LJMUAstroecology / flirpy

Python library to interact with FLIR camera cores
Other
184 stars 54 forks source link

RGB synchronization fails if there are more IR than RGB frames #54

Open LukasBommes opened 2 years ago

LukasBommes commented 2 years ago

I wanted to point out a bug in the split_seqs script. The synchronization between IR and RGB works fine as long as there are more RGB than IR frames. However, if there are more Ir than RGB frames, the synchronization logic fails.

I ran into this issue after switching from the 8 Hz Flir Duo Pro R to the 30 Hz version. As the visual stream is at 29.87 Hz, there are more IR than RGB frames generated.

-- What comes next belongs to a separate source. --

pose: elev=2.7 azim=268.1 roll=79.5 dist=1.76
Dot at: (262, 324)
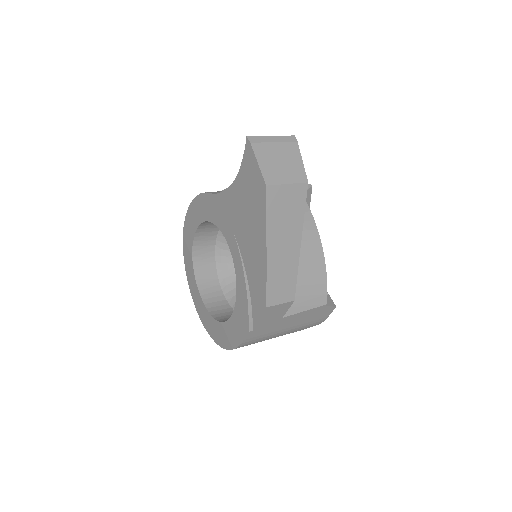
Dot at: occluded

jveitchmichaelis commented 2 years ago

Thanks for this, I'll take a look! The split code was built and tested with the 30Hz version in mind, so this may be a regression bug.

LukasBommes commented 2 years ago

If you want, I can send you my code in about two weeks (I'm currently on holiday). The logic is the same as in your code, just that I invert everything in case n_IR > n_RGB.

However, even after this fix snychronization is still rather poor. For long sequences (~20k frames) the IR and RGB streams are up to 10 frames off in the middle of the sequence. Also, for my camera (Zenmuse XT2) the IR stream hangs once in a while when the camera performs recalibration.

I was thinking of using the frame timestamps (from EXIF tags) for synchronization. In the TIFF stack (which I use instead of SEQs) each frame has a millisecond-accurate walltime associated to it. For the RGB stream there is only a millisecond-accurate relative timestamp starting from zero. However, I am in doubt about the timestamps of the IR stream as the recalibration procedure does not show up here.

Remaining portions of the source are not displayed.